**Passage to read:**

# Meet Tumbles



## tazzatrillz (Feb 4, 2011)

This is Tumbles, my new hedgehog  I got her yesterday and she's already letting me stroke her.. as much as is possible with a ball of spikes. She's not to fond of my boyfriend though :lol: The only problem is that she seems to like to try and climb down my pants which, I can tell you, is not the most comfortable experience I've ever had. :roll: 
She also likes to tug on the string of one of my bracelets and seems to be attracted to the shininess of my other bracelet. But, apart from her magpie-like tendancies, she's a cutie.

Apologies for the crappy picture, I had to take it with the only camera at hand, which was my Ipod camera.


----------



## infamousrenie (Dec 18, 2010)

She's adorable!


----------



## PJM (May 7, 2010)

Tumbles really is a cutie-pie.  
Can't wait to see more pictures!


----------



## Nancy (Aug 22, 2008)

She is adorable.


----------



## StinkyHedgie (Jan 15, 2011)

awww shes so cute and little!! and her face is ultra cute!!


----------



## MissC (Nov 15, 2010)

And 'Tumbles' suits her perfectly. Please say kudos to your dad from me.


----------



## tie-dye hedgie (Dec 19, 2009)

Tumbles does fit her well, she's precious!


----------



## tazzatrillz (Feb 4, 2011)

Here are some better pictures of the spikey monster, that I've recently realised is just a softy who likes having under her chin scratched while she falls asleep with her head on my hands. However, any sudden movements turn her back into the spikey monster of sheer pain and agony towards my hands.


----------



## Hedgieonboard (Nov 15, 2009)

Tumbles is adorable, congratulations on your new addition to the family


----------



## tazzatrillz (Feb 4, 2011)

Thanks  

And, MissC, I told my dad 'grats on thinking of Tumbles' name in a way that no-one else did :lol:


----------



## cynthb (Aug 28, 2008)

Congrats, she's adorable!

Our first hedgie was also named Tumbles  She was clever (for a hedgie) and very social, and lived to be almost 7, so it's a name with a good history!


----------



## cylaura (Jan 13, 2011)

She is so adorable! Congratulations!



> She also likes to tug on the string of one of my bracelets and seems to be attracted to the shininess of my other bracelet. But, apart from her magpie-like tendancies, she's a cutie.


I have this one necklace which is long and has lots of beads on it, and every time I have it on, Liam attacks it like no tomorrow. Every. Time. You would think he understood by now that hard plastic shiny things =/= food, but alas. So, I feel your pain. :lol:


----------



## tazzatrillz (Feb 4, 2011)

**To do:** Rewrite the paragraph in the forum thread above that begins "Our first hedgie was also named Tumbles" as a short list that keeps its main facts.

**Provided material:**
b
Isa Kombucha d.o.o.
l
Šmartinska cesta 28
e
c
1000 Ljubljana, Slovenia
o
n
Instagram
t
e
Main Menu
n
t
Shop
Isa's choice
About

**Task solution:**
- The writer's first hedgehog was also named Tumbles.
- She was clever for a hedgehog and very social.
- She lived to be almost 7.
- That makes it a name with a good history.